Even when it’s one to one, though, and the encounter really is ‘free and open’, I’m still not convinced that truth has the advantage over falsehood. I wonder this every time I go into battle with Toby Young on our podcast London Calling. When I go out into the lists and argue, as above, that almost everything we have taught to believe from both is a lie, I’m not merely arguing against Tobes but against a paradigm which is daily reinforced and promoted by the entire structure of our civilisation: schools, universities, the media, the entertainment industry, the realm of politics, and so on. I’m forced to make my every point ab initio: I can assume no prior knowledge on the part of my sceptical audience. All Tobes has to do, on the other hand, is assume a tone of wry scepticism or even outright ridicule: “So you’re actually saying that…” It’s not a fair fight.
And suppose on that particular day that Tobes’s battery of rhetorical tropes - or the audience’s lifetime biases - mean that he appears to win the argument does it follow therefore that truth has prevailed? Of course not. Truth is an absolute. It exists independently of any and all cases made for or against it.
Finding the truth of the matter is something that debate seems almost expressly designed NOT to do. It simply pits two sets of ideas against one another and allows the winner to be decided on the basis of the audience’s emotions and the speakers’ eloquence (or charisma, or mendacity or deviousness…) It’s the equivalent of deciding the truth of something by trial by combat: the honest and just party is by no means the one most likely to prevail.
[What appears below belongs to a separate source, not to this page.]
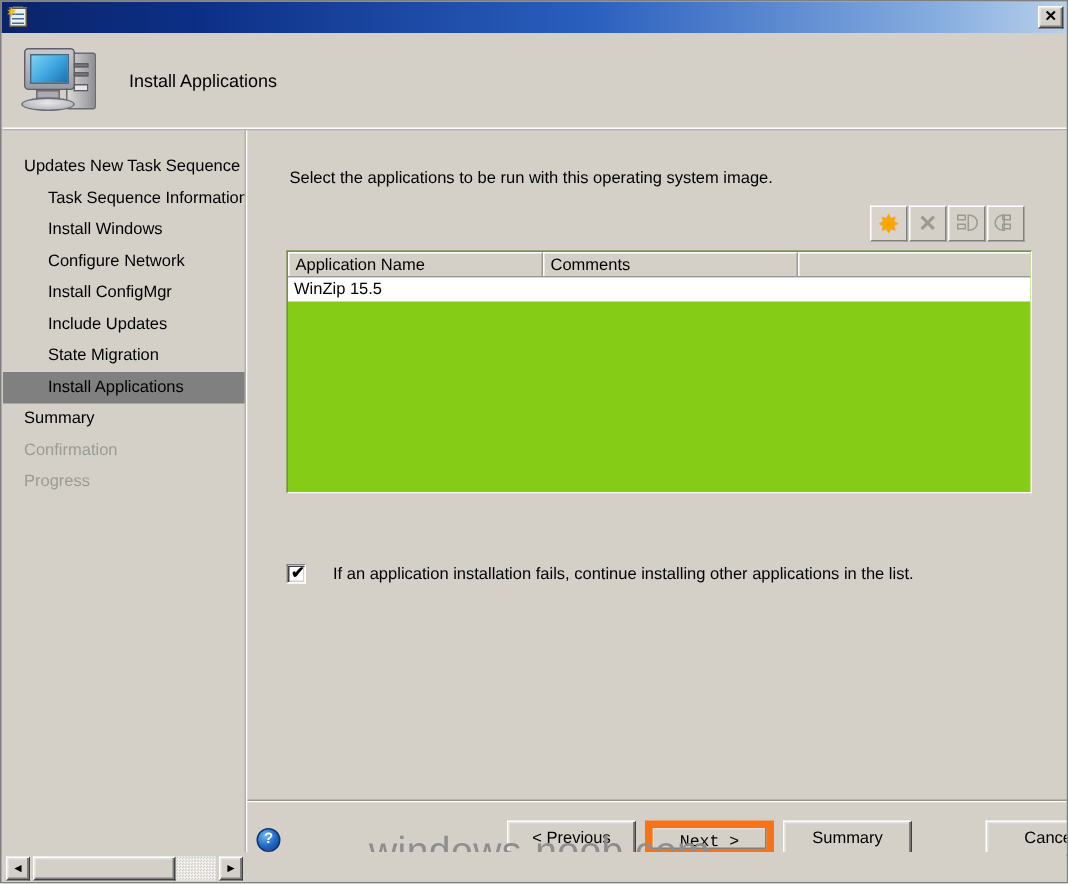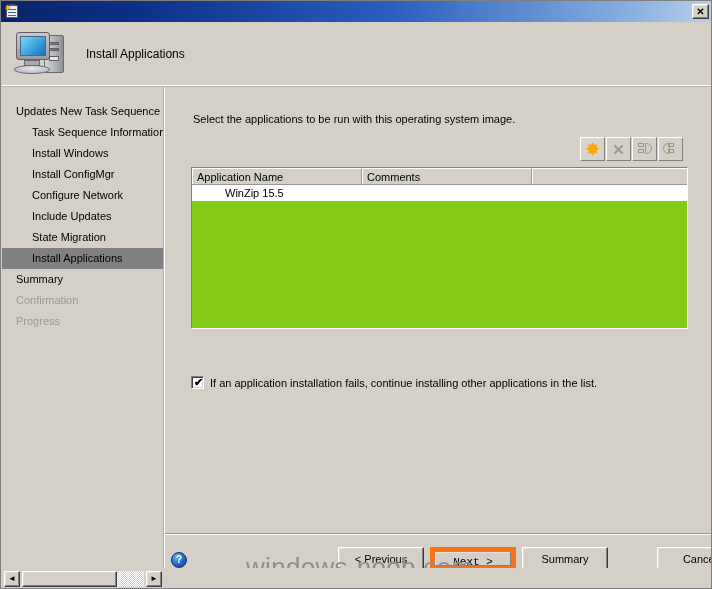"Install ConfigMgr" div.nav-item { order: before "Configure Network" -> after "Configure Network" }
What debate also often does - and arguably this is even more dangerous - is to embed false notions of what is and isn’t acceptable by imposing arbitrary and loaded parameters (aka ‘the terms of the debate’) on the topic being discussed. Debates about climate change, for example, tend to be couched in terms that take as a given that the problem is real.
Here’s a recent example from the Oxford Union: ‘This house believes that low- and middle-income countries should be allowed to exploit their fossil fuel reserves.’ In fact, the only correct and true response to this motion is that every country in the world should be allowed to exploit their fossil fuel reserves because man-made global warming is a lie. Oh, and that that use of the word ‘allowed’ is both bizarre and sinister, because it presupposes that it is right that the world’s economy should be policed by supranational bodies with the power both to decide and enforce what is and isn’t permissible. But I doubt any of the people proposing the motion would have got that far. No doubt they thought they were being edgy enough merely by daring to suggest that fossil fuels shouldn’t be banned everywhere.
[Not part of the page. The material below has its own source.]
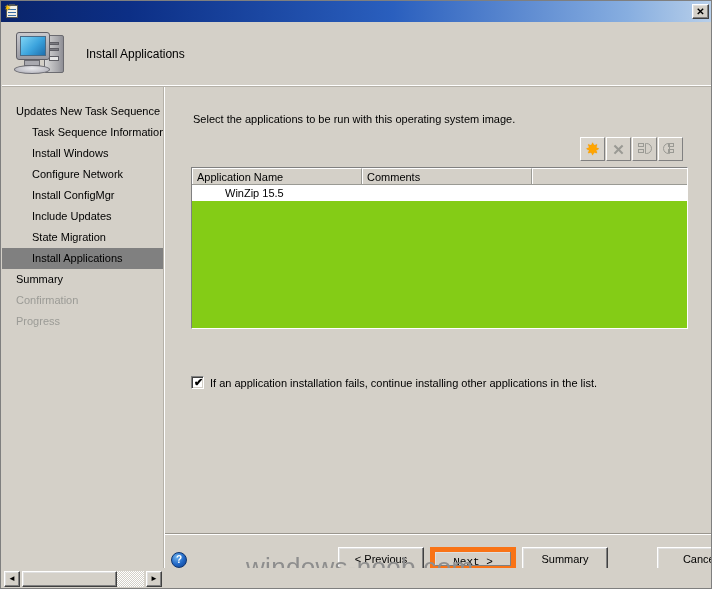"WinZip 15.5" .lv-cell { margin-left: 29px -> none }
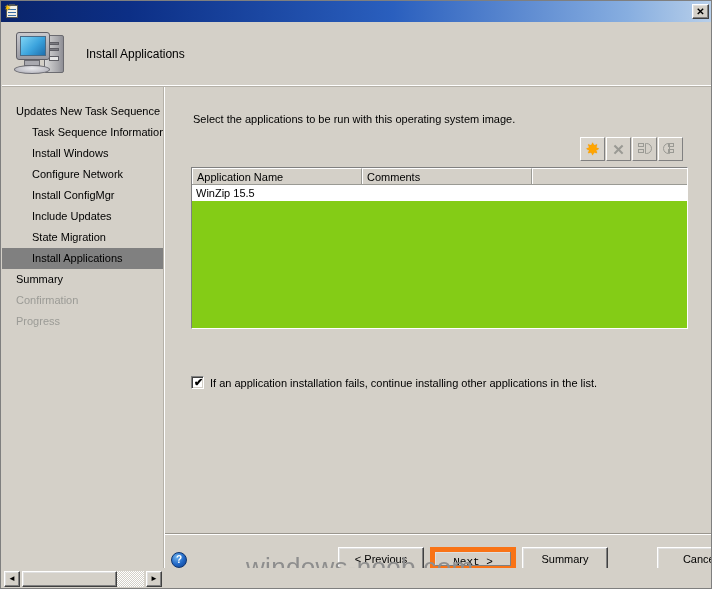"If an application installation fails," .checklabel { margin-left: 6px -> 18px }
Besides being used to delineate the frame of the Overton Window, debate also serves as a means of advancing the Hegelian Dialectic of problem/reaction/solution. Take that foxhunting debate I participated in at my prep school. I can’t remember the exact title of the motion but it would have been something like “This House believes that foxhunting and other bloodsports have no place in modern society.” Do you see the sly indoctrination going on here? There we all were, schoolboys aged between 7 and 13, being programmed to think a) that ‘bloodsports’ were an issue that we needed to have an opinion on - But why?? Who made this rule? - and b), that, at least by implication, their ongoing existence was something that ought to be decided by majority consensus.
So many of the notions that we think of as our own are the product of this kind of relentless but subtle cradle-to-grave programming. The widespread misconception that debate is in any position to solve our myriad problems is one of them. People who call for more debate on this or that issue think they are being reasonable, open-minded, enquiring. But they’re really not. They’re just the helplessly naive pawns and useful idiots of the arch manipulators of the Great Deception.